Start of EXTRACTED RECORDS
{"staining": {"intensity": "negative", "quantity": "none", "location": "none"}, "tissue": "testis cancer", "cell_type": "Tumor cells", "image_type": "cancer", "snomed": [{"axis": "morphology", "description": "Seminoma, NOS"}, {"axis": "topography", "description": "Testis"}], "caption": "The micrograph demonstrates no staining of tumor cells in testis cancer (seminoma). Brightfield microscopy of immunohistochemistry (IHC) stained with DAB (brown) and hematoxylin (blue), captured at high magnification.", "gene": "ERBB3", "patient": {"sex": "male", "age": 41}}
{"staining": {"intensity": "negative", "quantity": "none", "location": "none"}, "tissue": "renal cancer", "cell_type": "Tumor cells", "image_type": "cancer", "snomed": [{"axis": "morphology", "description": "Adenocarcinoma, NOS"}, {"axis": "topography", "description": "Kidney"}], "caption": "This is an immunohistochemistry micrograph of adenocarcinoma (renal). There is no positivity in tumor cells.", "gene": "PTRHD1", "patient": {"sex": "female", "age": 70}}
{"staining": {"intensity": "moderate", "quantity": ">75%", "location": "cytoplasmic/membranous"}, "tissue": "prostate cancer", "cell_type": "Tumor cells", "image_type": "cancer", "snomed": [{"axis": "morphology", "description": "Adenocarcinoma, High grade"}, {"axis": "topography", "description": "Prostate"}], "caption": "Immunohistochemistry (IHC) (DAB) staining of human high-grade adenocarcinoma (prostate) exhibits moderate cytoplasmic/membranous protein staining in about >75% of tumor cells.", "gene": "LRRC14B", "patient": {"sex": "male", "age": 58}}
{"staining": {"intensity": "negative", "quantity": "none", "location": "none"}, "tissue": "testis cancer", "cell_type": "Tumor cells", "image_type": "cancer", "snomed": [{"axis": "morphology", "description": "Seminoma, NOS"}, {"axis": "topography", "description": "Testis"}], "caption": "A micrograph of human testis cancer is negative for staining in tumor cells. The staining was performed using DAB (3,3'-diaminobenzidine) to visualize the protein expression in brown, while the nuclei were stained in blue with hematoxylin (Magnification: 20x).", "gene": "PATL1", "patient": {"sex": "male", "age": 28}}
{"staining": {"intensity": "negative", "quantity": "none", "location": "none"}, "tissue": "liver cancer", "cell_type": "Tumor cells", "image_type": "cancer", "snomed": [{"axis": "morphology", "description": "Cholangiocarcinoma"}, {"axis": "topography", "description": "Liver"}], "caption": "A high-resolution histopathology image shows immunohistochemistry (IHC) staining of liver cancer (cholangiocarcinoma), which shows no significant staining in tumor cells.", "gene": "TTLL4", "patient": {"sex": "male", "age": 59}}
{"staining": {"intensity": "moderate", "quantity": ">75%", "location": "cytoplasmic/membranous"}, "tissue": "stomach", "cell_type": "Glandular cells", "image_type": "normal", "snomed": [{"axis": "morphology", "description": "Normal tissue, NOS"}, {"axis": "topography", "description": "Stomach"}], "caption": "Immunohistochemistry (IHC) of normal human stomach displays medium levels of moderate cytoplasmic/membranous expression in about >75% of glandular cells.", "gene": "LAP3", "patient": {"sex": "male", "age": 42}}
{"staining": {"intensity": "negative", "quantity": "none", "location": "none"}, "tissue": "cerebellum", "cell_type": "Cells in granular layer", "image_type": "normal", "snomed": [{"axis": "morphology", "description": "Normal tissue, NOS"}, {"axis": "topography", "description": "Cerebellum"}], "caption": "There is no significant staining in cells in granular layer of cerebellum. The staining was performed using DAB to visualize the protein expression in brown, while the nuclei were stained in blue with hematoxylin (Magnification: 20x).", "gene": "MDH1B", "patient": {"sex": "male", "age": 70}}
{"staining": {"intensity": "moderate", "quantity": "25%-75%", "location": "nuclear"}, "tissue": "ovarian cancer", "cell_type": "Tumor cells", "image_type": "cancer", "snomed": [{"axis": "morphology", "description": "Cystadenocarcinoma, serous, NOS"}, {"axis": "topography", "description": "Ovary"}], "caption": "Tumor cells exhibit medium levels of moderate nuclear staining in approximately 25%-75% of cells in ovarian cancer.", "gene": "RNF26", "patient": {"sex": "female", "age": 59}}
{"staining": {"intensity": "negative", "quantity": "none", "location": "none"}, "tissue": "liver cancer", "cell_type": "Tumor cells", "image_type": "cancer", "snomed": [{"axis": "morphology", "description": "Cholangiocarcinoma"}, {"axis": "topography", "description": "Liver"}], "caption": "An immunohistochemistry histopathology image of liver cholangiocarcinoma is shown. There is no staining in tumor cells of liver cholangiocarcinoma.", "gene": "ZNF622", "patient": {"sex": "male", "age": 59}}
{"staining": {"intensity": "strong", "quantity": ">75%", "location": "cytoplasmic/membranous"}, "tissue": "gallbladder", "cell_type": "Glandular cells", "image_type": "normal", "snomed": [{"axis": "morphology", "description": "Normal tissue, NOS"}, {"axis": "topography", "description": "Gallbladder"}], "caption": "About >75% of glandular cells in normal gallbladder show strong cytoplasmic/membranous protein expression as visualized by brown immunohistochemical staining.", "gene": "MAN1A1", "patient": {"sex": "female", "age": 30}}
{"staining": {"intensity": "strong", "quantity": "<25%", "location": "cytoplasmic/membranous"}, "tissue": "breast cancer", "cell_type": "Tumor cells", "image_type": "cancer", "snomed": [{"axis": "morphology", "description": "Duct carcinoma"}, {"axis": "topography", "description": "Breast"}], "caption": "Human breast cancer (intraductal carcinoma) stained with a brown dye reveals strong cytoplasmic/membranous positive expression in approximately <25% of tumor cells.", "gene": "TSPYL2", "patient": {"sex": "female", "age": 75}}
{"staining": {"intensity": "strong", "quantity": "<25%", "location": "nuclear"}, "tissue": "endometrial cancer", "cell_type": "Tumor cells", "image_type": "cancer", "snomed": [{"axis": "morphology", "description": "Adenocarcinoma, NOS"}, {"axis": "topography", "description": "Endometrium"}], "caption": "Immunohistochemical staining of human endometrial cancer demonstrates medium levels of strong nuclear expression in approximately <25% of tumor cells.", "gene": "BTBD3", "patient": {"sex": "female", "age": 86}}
End of EXTRACTED RECORDS
- WORK REQUIRED:
Look over the entries above. Copy every line that contains the word "glandular".

- COMPLETED EXERCISE:
{"staining": {"intensity": "moderate", "quantity": ">75%", "location": "cytoplasmic/membranous"}, "tissue": "stomach", "cell_type": "Glandular cells", "image_type": "normal", "snomed": [{"axis": "morphology", "description": "Normal tissue, NOS"}, {"axis": "topography", "description": "Stomach"}], "caption": "Immunohistochemistry (IHC) of normal human stomach displays medium levels of moderate cytoplasmic/membranous expression in about >75% of glandular cells.", "gene": "LAP3", "patient": {"sex": "male", "age": 42}}
{"staining": {"intensity": "strong", "quantity": ">75%", "location": "cytoplasmic/membranous"}, "tissue": "gallbladder", "cell_type": "Glandular cells", "image_type": "normal", "snomed": [{"axis": "morphology", "description": "Normal tissue, NOS"}, {"axis": "topography", "description": "Gallbladder"}], "caption": "About >75% of glandular cells in normal gallbladder show strong cytoplasmic/membranous protein expression as visualized by brown immunohistochemical staining.", "gene": "MAN1A1", "patient": {"sex": "female", "age": 30}}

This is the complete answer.